**Work instructions**
1 – From the passage on the Brexit withdrawal negotiations, list the technical questions it gives as examples of issues not yet finally agreed.
2 – Extend the passage on the Brexit withdrawal negotiations, picking up after its final sentence.

**Extract to read**
►
Many of the key issues were marked as “green” – including such important topics as the future legal position of existing EU and UK migrant citizens; as well as the methodology for calculating the UK’s eventual “divorce settlement”.
But many other issues were not and indeed still are not yet finally agreed: that includes various technical questions (for example) about the legitimate use and protection of previously shared data the protection, the protection of geographical indications on foodstuffs, or the completion of ongoing judicial and administrative procedures etc.
And some issues were and indeed still remain a matter of more serious disagreement. That includes two subjects which are central and fundamental to the final withdrawal agreement. In the first place: provisions on governance of the withdrawal agreement and mechanisms for the settlement of disputes between the EU and the UK. And in the second place: the situation of Ireland and Northern Ireland.
I’ve paid close attention to the “Irish Question”. That is true for both professional and personal reasons – after all, I’m a Belfast boy; I grew up in working class, nationalist West Belfast; I did so during some of worst of the social division and violence that the Good Friday Agreement has helped address.
Make no mistake: it was entirely predictable that the “Irish Question” would emerge as one of the most problematic consequences of the Leave victory in the 2016 referendum; and indeed, that it would rapidly morph into one of the most difficult subjects within the current separation negotiations.
The challenges facing Ireland are myriad and deeply worrying: not just the border, but a whole range of problems. Indeed: such is the potential scale of the damage and disruption that UK withdrawal could impose upon the North and the South, small wonder many Irish citizens view Brexit almost as an act of hostility on the part of the UK Government. But it’s the border issue – or to be more precise, the prospect of a physical border for the movement of goods across the island or Ireland – which has (quite rightly) attracted particular concern and attention.
◄
**Source data**
►
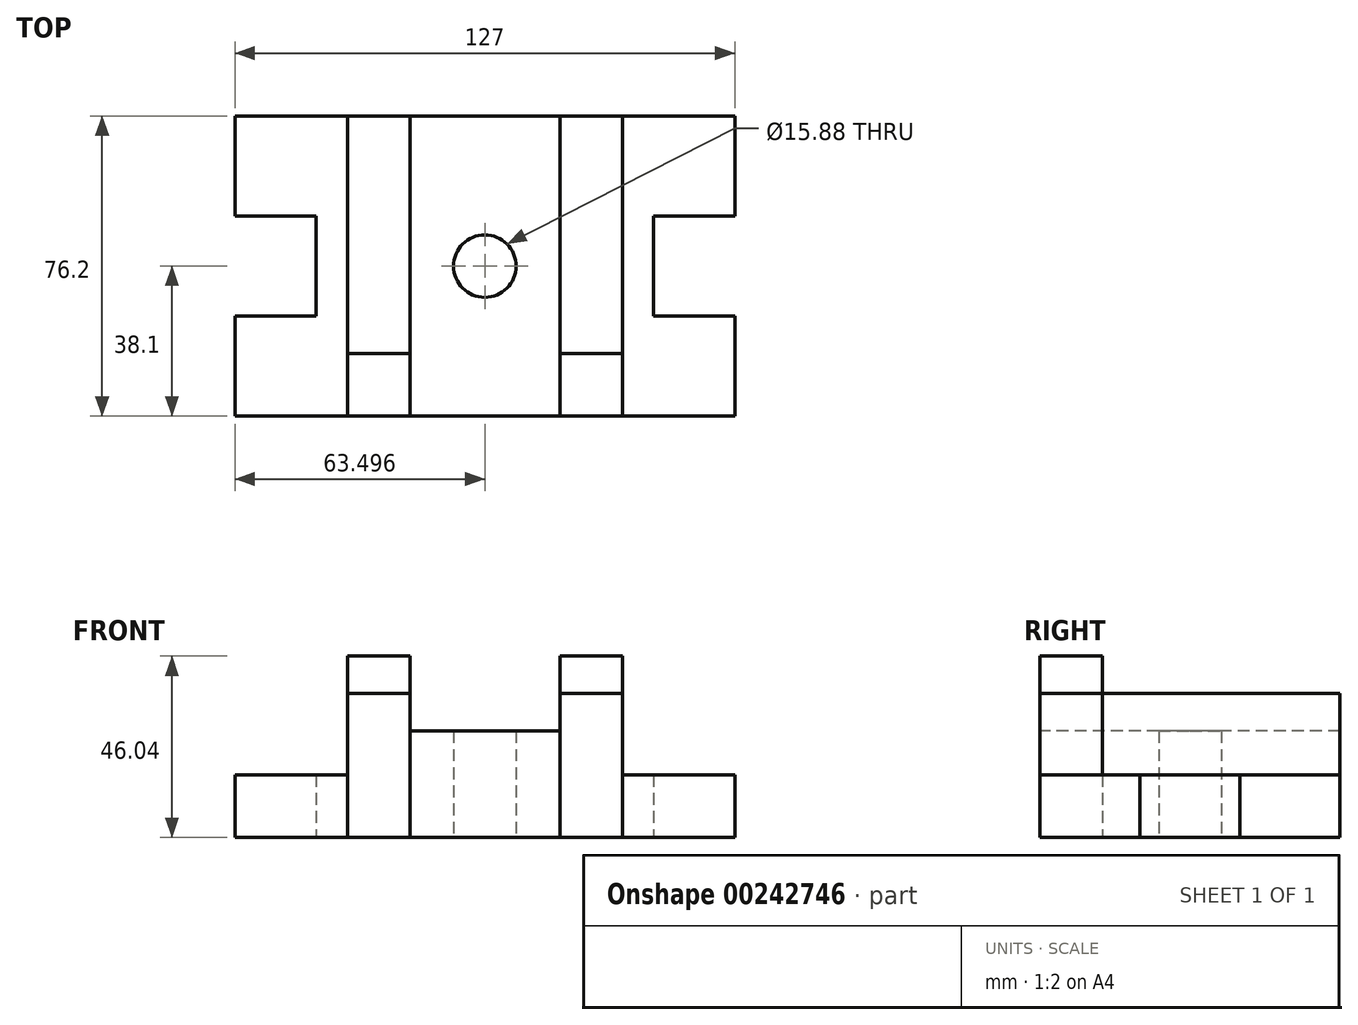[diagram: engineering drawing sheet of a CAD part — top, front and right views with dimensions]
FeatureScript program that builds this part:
◄
**The results**
1 –
- The legitimate use and protection of previously shared data
- The protection of geographical indications on foodstuffs
- The completion of ongoing judicial and administrative procedures

2 –
Partly for its potential economic impact. But also for the likely social disruption. Yet most of all: for its political significance, especially as part of the wider settlement to secure cross-community support for the peace process.
The imbroglio is entirely of the UK Government’s making. The Government says that the UK is leaving the customs union and the single market. That inevitably means having a customs and regulatory border with the EU – including the Republic of Ireland.
But the Government also promises there will be no return to a hard border on the island of Ireland – which the Government defines as having no physical infrastructure and indeed no related formalities such as checks or controls.
The only feasible way to deliver that promise is for Northern Ireland to remain (de facto) within the customs union and at least parts of the single market (even if the rest of the UK does not).
Yet the Government has also repeatedly reassured the DUP that Northern Ireland will be leaving the customs union and the single market along with the rest of the UK and that there will be no new trade barriers within the UK.
In other words: the Government is promising apparently irreconcilable things to different groups of people; but assuring all of them, over and over again, that they will each get what they have been promised.
That brings us to the Joint Report of December 2017, in which the Union negotiator and the UK Government set out their agreed approach to the challenges facing Ireland / Northern Ireland in general, and the issues surrounding the physical border for goods in particular. Remember: it was solely on the basis of the promises made by the UK Government in that Joint Report, that the leaders of the EU27 decided to allow negotiations to proceed (as the UK so desperately wanted) on to the crucial issues of transition and future relations.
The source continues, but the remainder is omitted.